Gary: Vennli is the platform for visualizing and analyzing how customers make choices. It allows businesses to make quick, targeted decisions about marketing, product development, and sales. The SaaS platform combines ongoing customer surveying and a proven competitive strategy model within an advanced data visualization and analytics software delivering real time, choice data insight.

How does it work? Through an embedded electronic survey platform, Vennli gathers ongoing, real-time insights about what is most important to customers and how they choose between competitors. A patent-pending algorithm analyzes and visualizes this data in the three-circle vLens, an interactive tool that reveals opportunities for competitive differentiation. Leaders can segment the findings using intuitive analysis tools to determine key drivers of choice and opportunities to “be different from competitors in ways important to customers” (Vennli’s mantra). This quickly leads to actions aligned with customer needs.

Since launch, over 120 organizations have utilized Vennli’s platform to accelerate growth by building customer value and competitive advantage. Including many Indiana based companies like Zimmer Biomet and Cook Biotech. Businesses use Vennli’s software and advisory services to understand their market through their customers’ eyes, allowing them to message their product/service more successfully, build brand equity and market share, improve the customer experience, determine product/market fit, and effectively manage product portfolios. Our three minute video, found here (www.vennli.com/walkthrough) provides a succinct overview of the platform.

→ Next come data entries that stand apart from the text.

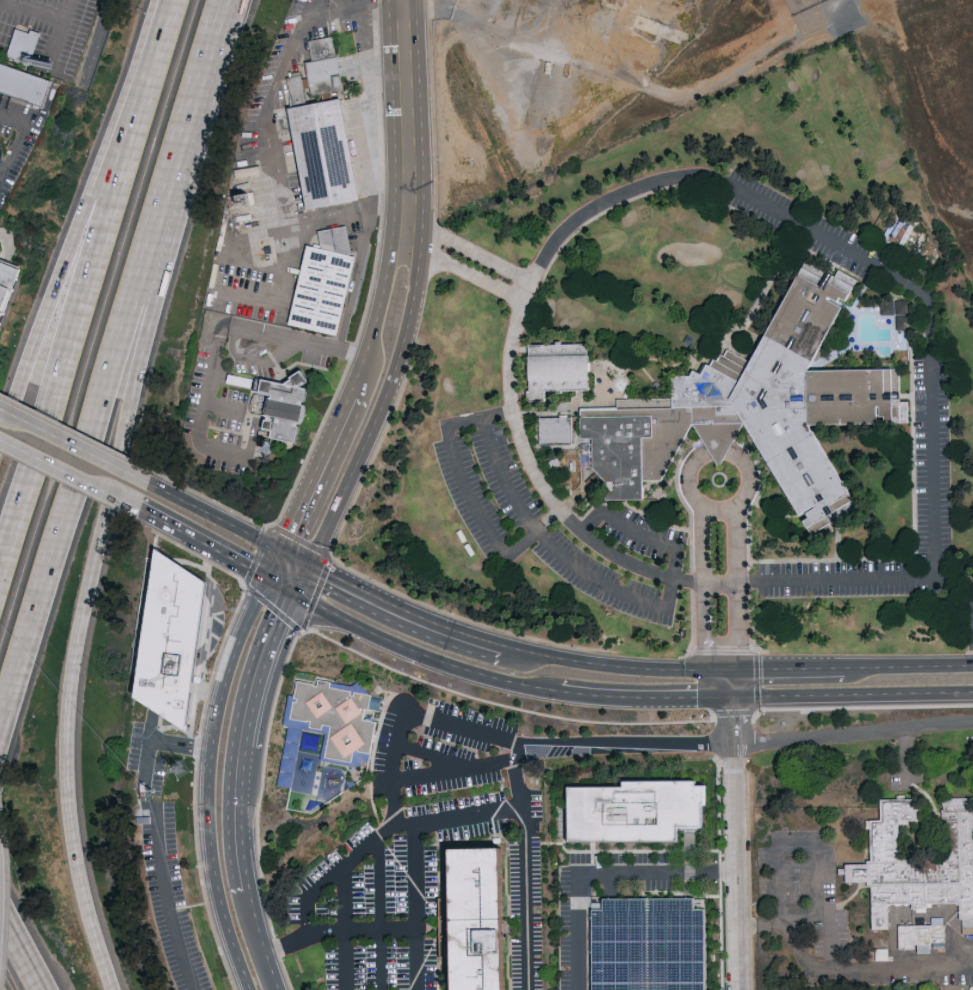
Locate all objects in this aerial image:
road: (403, 4)
road: (3, 10)
road: (36, 10)
road: (62, 32)
building: (25, 45)
building: (326, 60)
airport: (685, 83)
building: (23, 84)
building: (299, 89)
road: (404, 123)
road: (268, 127)
road: (24, 131)
building: (327, 154)
road: (86, 220)
building: (903, 230)
road: (10, 240)
road: (471, 251)
road: (458, 273)
building: (6, 282)
road: (356, 285)
road: (530, 286)
road: (84, 291)
building: (324, 293)
road: (280, 294)
road: (380, 297)
road: (408, 303)
building: (899, 311)
road: (216, 354)
road: (257, 361)
road: (114, 369)
building: (560, 370)
road: (360, 377)
road: (231, 379)
building: (286, 398)
road: (225, 408)
building: (759, 408)
road: (497, 415)
building: (285, 432)
building: (559, 432)
road: (450, 438)
road: (70, 441)
road: (722, 453)
road: (64, 469)
road: (349, 469)
road: (317, 473)
road: (111, 492)
road: (143, 510)
road: (210, 514)
road: (548, 521)
road: (932, 521)
road: (214, 548)
road: (702, 552)
traffic signals: (280, 554)
road: (292, 561)
road: (274, 567)
traffic signals: (305, 569)
traffic signals: (269, 581)
road: (300, 583)
road: (282, 589)
road: (738, 590)
traffic signals: (295, 597)
road: (670, 602)
road: (402, 614)
road: (310, 619)
road: (705, 637)
building: (168, 641)
road: (424, 652)
road: (554, 659)
road: (908, 663)
road: (785, 665)
road: (704, 667)
traffic signals: (727, 667)
road: (643, 668)
road: (263, 670)
road: (728, 680)
road: (851, 692)
traffic signals: (730, 694)
road: (644, 696)
road: (502, 704)
road: (733, 719)
road: (854, 733)
road: (627, 740)
building: (324, 744)
road: (909, 755)
road: (457, 766)
power tower: (177, 773)
road: (236, 773)
road: (430, 775)
road: (209, 782)
building: (644, 810)
road: (493, 813)
road: (398, 815)
road: (157, 833)
road: (240, 847)
road: (807, 848)
road: (736, 867)
building: (919, 867)
road: (596, 870)
road: (528, 898)
road: (417, 906)
road: (381, 913)
building: (477, 921)
road: (346, 927)
road: (362, 929)
building: (925, 939)
road: (257, 941)
building: (649, 945)
road: (21, 949)
road: (845, 972)

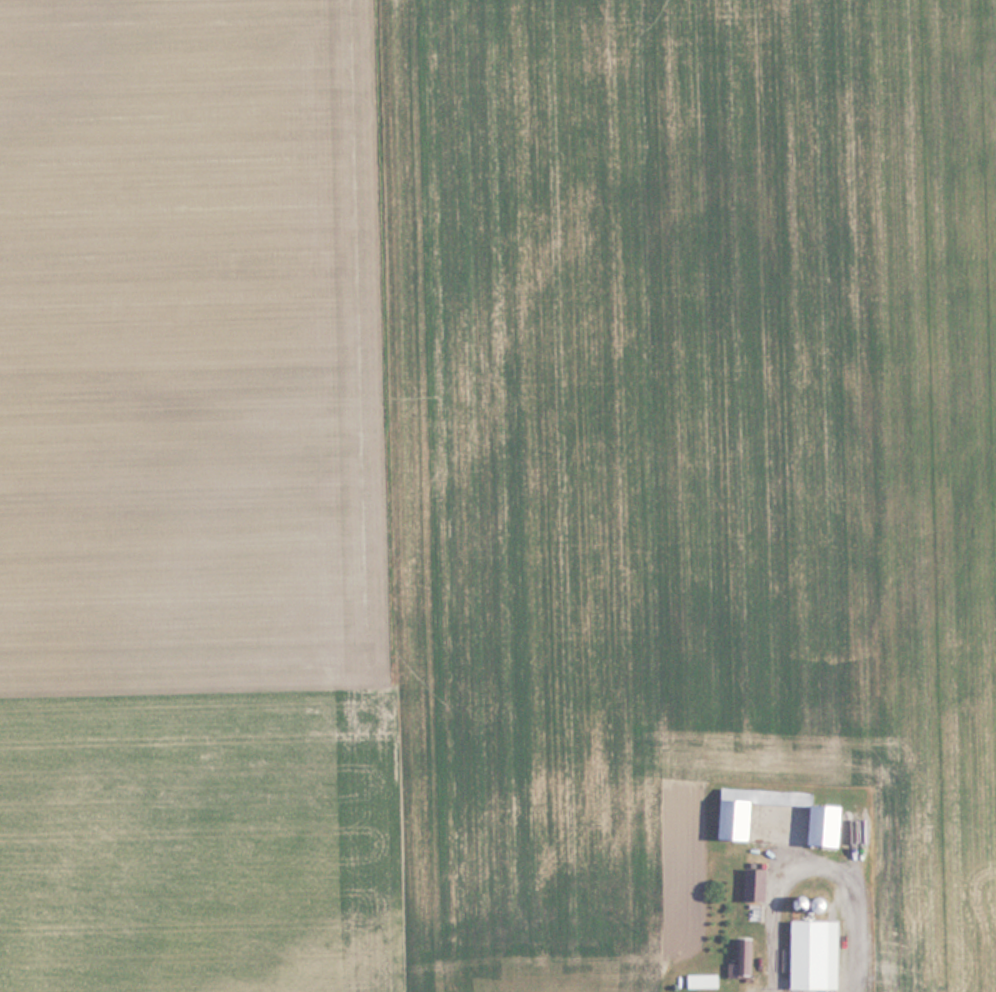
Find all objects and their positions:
building: (741, 821)
building: (758, 884)
building: (809, 904)
building: (813, 954)
building: (746, 961)
building: (705, 981)

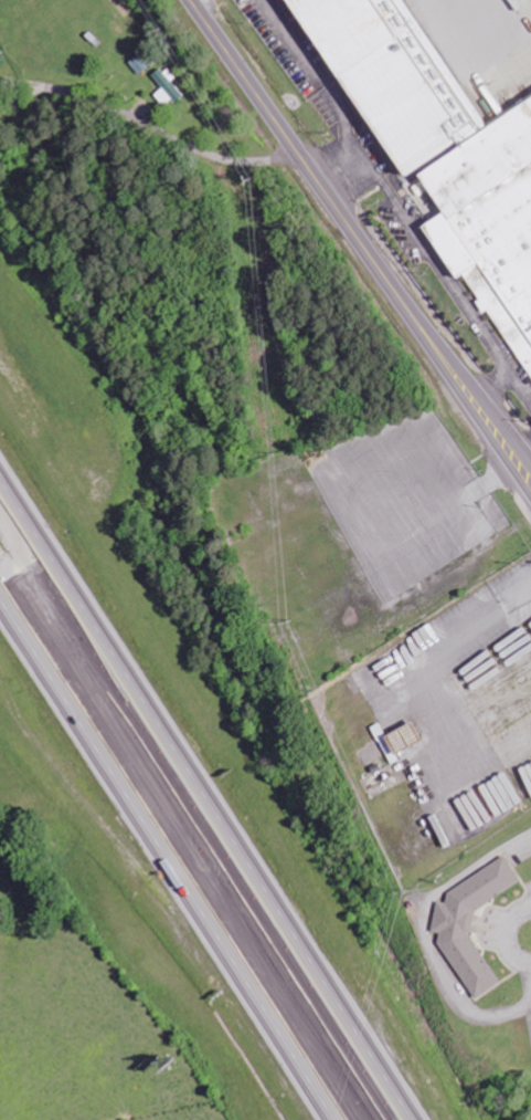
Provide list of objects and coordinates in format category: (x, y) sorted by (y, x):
building: (167, 87)
building: (441, 149)
road: (360, 241)
road: (202, 805)
road: (173, 850)
building: (471, 924)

RJ: What has been the most challenging time in your career as an executive or entrepreneur and how did overcome that particularly challenging time?

Gary: Without a doubt it was the .Com era where VC firms and Wall Street had temporarily lost their collective mind and were discounting successful 25% margin companies in favor of new entrants like Pet, Flowers, Home Grocer.com. The rules changed, so did investment criteria, as did business metrics (and values), and for a while you couldn’t help make money until everything got rationale at which point there was a good chance a company you have invested in did not have a way back. These “bubbles” hurt the good companies delivering on the fundamentals, create excessive but often unrealized value and are filled with excess, ego and at times regular, old fraud. What happens is it takes any joy out of the entrepreneurial journey both on the unsustainable ride up, and certainly on the resulting free fall.

My answer has been to manage my investments in a broad portfolio fashion, take winnings off the table and lock in wealth for the long term, manage our current business in a conservative and careful fashion, and to follow Andy Grove’s suggestion which is only the paranoid survive. BUT, this has to be balanced with vision, and passion, and belief in your entrepreneurial quest. Dicey.

RJ: Is there anything else you would like to share with us?

Gary: In our line of work we are stunned by three words we continually encounter: Disruption, Innovation and Reinvention. The speed by which markets are changing, new ideas are exploding, and social structures being altered means understanding customer choice has never been more vital. We have fortuitously stepped in front of quite a societal trend.